Honrar a nossa vida não é apenas cumprir os papéis que a sociedade nos atribui. É algo mais profundo. É reconhecer a singularidade do nosso caminho, valorizar as pequenas vitórias, aprender com as quedas e, acima de tudo, agradecer. Quando honramos a nossa existência, tornamo-nos mais conscientes de que o tempo é o bem mais precioso que temos, e isso nos inspira a vivê-lo de forma plena.

Honrar com alegria significa permitirmo-nos a rir mais, a dançar sem motivo, a abraçar quem amamos, a saborear cada refeição como um banquete e transformar os dias mais comuns em memórias extraordinárias. É encontrar, nos gestos mais simples, a essência da felicidade. Elogiar, sorrir, partilhar, amar muito,  são para mim os ingredientes certos para a receita mágica da vida.

Não precisamos esperar pela viagem dos sonhos, pelo sucesso profissional, pelo companheiro certo, ou pelo momento “perfeito”. A alegria está aqui e agora. Está no cheiro do café pela manhã, na brisa que toca o rosto, no som de uma gargalhada inesperada. Está em cada batida do nosso coração que nos lembra que estamos vivos, ainda capazes de recomeçar e fazer diferente.

E, quando celebramos a vida dessa forma, algo mágico acontece: inspiramos os outros. Ao irradiar alegria, damos permissão para que aqueles à nossa volta façam o mesmo. Juntos, criamos um círculo virtuoso onde a felicidade se multiplica e a vida é celebrada em sua plenitude.

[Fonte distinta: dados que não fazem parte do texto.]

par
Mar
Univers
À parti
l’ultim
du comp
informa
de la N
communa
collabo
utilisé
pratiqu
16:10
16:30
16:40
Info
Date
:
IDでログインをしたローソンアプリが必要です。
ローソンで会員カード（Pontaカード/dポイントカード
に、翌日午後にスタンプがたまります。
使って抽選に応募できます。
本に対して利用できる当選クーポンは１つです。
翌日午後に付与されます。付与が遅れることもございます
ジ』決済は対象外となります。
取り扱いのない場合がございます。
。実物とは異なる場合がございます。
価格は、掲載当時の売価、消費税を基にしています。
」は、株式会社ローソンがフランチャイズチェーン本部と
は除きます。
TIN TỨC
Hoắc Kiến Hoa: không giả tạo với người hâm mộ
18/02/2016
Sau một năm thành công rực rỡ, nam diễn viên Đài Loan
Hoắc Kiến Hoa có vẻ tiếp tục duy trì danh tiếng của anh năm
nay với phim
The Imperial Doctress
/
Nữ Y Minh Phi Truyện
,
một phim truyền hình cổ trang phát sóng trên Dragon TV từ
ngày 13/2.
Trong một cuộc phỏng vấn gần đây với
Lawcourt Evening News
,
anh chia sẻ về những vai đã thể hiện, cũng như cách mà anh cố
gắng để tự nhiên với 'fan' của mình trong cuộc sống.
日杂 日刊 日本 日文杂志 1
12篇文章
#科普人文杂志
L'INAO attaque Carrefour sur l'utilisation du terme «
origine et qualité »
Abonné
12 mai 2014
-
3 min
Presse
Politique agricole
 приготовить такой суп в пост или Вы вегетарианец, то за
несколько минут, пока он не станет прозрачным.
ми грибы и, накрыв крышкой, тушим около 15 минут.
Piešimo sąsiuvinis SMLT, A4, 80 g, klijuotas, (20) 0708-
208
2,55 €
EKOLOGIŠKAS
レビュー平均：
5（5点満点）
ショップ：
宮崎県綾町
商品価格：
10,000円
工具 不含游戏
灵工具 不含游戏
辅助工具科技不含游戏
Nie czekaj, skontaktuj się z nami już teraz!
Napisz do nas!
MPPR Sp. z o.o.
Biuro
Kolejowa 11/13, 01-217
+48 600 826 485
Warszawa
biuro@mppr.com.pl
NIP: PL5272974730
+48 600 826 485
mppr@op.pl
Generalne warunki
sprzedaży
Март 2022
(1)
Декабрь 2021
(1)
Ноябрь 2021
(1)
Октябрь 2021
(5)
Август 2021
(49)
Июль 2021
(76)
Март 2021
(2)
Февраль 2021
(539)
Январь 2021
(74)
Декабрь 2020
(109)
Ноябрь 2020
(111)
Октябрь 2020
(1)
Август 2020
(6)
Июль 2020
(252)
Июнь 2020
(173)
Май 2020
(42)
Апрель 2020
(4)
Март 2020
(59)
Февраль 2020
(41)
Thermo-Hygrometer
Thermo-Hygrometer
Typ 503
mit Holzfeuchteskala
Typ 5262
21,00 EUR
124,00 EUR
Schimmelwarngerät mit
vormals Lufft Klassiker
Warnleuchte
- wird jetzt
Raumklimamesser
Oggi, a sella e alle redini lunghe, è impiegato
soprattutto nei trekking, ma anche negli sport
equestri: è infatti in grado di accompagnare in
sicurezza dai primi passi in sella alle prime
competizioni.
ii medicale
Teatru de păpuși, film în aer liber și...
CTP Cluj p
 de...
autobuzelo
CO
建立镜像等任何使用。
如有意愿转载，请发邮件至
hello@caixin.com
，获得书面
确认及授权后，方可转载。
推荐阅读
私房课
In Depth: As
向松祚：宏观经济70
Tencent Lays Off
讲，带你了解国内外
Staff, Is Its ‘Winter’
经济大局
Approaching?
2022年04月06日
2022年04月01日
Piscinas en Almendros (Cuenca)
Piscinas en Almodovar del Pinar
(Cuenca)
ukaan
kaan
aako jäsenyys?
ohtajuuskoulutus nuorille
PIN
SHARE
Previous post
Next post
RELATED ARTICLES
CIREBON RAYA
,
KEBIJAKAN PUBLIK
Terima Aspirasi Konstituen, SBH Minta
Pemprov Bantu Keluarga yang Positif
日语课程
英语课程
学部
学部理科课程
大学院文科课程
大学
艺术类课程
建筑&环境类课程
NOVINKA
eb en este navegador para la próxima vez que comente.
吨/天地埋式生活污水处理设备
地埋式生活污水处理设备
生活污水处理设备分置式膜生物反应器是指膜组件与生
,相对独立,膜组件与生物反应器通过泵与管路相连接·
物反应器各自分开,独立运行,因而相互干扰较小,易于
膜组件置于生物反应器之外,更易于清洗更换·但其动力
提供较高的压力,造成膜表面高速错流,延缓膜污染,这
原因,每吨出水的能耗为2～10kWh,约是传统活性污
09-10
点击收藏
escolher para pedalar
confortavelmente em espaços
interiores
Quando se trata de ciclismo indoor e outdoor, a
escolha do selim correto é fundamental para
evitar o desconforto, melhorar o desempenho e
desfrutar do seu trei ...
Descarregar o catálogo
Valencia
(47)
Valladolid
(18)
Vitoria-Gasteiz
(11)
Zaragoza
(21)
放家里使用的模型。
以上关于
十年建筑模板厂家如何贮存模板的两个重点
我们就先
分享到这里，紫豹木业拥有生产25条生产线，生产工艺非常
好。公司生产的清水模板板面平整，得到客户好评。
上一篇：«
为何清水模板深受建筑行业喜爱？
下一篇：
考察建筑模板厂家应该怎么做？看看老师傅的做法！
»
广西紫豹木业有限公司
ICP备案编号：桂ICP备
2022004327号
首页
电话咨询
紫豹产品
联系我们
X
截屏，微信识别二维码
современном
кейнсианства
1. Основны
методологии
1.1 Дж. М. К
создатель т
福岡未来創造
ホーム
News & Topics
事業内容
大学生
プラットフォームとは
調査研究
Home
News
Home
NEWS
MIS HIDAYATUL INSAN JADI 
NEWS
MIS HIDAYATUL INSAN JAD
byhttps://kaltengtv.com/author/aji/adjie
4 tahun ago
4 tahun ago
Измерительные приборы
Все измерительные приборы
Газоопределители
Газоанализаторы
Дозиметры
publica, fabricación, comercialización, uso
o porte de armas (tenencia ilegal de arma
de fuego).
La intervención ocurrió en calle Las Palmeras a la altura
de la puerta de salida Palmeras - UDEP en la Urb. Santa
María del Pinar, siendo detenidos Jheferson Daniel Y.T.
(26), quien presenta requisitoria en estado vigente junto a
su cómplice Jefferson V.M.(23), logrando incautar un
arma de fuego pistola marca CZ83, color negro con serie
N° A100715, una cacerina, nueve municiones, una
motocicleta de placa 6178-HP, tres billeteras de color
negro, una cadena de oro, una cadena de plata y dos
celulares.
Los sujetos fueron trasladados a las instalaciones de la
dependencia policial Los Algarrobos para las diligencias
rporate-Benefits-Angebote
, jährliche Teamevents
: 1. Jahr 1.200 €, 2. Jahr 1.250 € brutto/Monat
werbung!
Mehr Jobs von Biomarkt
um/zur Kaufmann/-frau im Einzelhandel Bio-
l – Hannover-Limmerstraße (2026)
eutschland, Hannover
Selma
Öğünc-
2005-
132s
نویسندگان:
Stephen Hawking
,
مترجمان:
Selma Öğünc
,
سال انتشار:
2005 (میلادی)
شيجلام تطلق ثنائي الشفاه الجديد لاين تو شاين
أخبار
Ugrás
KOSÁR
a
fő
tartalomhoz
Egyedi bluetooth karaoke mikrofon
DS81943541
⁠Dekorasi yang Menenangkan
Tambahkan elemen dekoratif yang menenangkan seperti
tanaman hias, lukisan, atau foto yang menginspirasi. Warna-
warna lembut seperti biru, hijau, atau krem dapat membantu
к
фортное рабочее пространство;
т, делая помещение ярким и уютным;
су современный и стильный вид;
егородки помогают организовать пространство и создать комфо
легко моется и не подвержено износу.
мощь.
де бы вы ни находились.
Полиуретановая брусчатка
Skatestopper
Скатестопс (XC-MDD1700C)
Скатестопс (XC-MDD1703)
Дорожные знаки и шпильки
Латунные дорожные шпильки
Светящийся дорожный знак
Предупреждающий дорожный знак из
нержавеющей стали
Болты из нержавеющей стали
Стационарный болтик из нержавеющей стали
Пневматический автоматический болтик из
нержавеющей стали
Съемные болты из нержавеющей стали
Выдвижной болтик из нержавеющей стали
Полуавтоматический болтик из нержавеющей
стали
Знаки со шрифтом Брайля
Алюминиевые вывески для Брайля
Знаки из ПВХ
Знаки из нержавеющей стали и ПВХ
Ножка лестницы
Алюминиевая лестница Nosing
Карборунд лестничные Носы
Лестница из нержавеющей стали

Hoje, escolho honrar a minha vida com alegria. Escolho agradecer por tudo o que tenho e que construi. Por todas as pessoas que me acompanham. Escolho transformar os desafios com que me deparo em aprendizagens. Escolho transformar os momentos simples em instantes preciosos e as conexões humanas em tesouros que me acompanham. Escolho sentir com o coração, porque nele está a verdade: e escolho que neste lugar bonito seja a casa dos meus pensamentos. Escolho saber esperar pelo que a vida tem para me trazer, e faço o que está ao meu alcance para acima de tudo VIVER.

Tudo, desde o inicio, está destinado a dar certo. Tudo o que precisamos de fazer é confiar, sacudir toda a insegurança, a impaciência e todo o medo. Acalmar o coração é também uma forma de honrar a vida e o momento presente. Nem tudo precisa de acontecer agora. Nem tudo tem que acontecer hoje. A serenidade de aceitar o ritmo da vida, com a certeza que é que é nosso, chegará no tempo certo, é libertadora. Deixar o passado e o futuro de lado, significa acabar com a ansiedade, e abrir espaço para viver o momento presente com plenitude.

 

E tu? Como vais honrar a tua vida hoje?

Acalma-te e sabe esperar pelo momento certo, que surgirá naturalmente.

 

Que eu tenha a serenidade para aceitar tudo aquilo que não pode ser mudado, a força para mudar tudo o que deve ser mudado, e acima de tudo, tenha sabedoria para distinguir uma coisa da outra.”